Many of my students can't remember the formula for the area of a triangle. I think it is silly to teach two separate formulas for the area of a rectangle and that of a triangle, because it provides such a great opportunity to engage kids in mathematical reasoning and gets them to pay attention to and use structure (MP7). It also gives kids greater ownership and joy at discovering the formula for themselves. In this lesson students are given a floorplan similar to the ones they have already worked with, but containing a triangular room. The key to this lesson is letting the students struggle productively and help them articulate their thinking within the group.
Small Group Problem Solving
Instead of our usual warm up today, I want students to work together sharing ideas from their homework. In yesterday's lesson (Floorplan day 1) students got to choose from 3 floorplans (Ironman Flats, The Twins, Pokemon Palace) to calculate the amount of flooring needed for the common living area. Today students join peers that worked on the same floorplan. My intention is for my students to compare the different strategies they used to find the total area and reconcile dissagreements.
I give students a new floorplan that has a triangular room included in the common living space (rockstar). They work together in small groups to calculate the flooring needed.
As I circulate I am listening for signs of struggle. I expect them to make mistakes, dissagree, or be confused by the triangular room. When I see puzzled faces or hear hesitation or dissagreement I ask them questions to get them to clarify what is confusing or troubling. My questioning focuses on helping them define as clearly as possible what doesn't make sense to them and why it does not make sense.

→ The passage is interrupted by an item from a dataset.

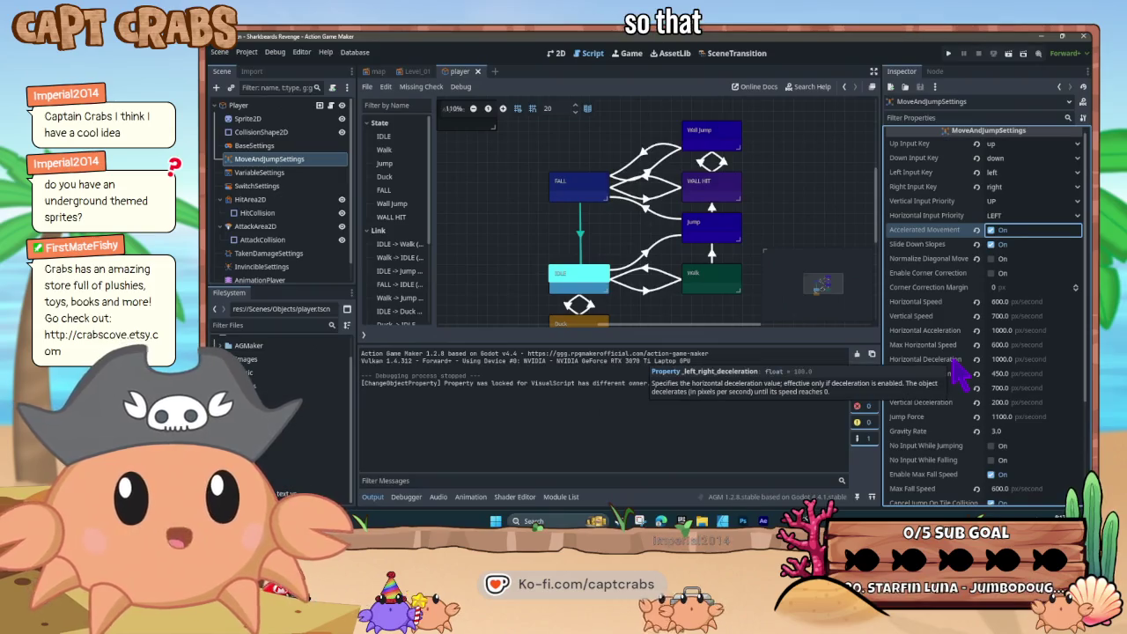
# - Re-enable Normalize Diagonal Movement and turn on Corner Correction with a 1 px margin
pyautogui.click(993, 259)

I expect some groups to use the wrong formula for the area of the triangular room and not even notice that they have made a mistake. When I see this I will ask them how they found the area of each section and ask if it makes sense that the same formula will give them the area for both the triangle and the rectangle. It also may help to ask what the relationship is between the rectangle and the triangle.
Each group presents to the class their solution For example, one student shows us how she uses the formula for the area of the rectangle to find the area of the triangular room. I ask them in particular to share some of the difficulties they had and how they overcame them. My hope is that focusing on the confusing part helps them see the relationship between the two area formulas without mixing them up.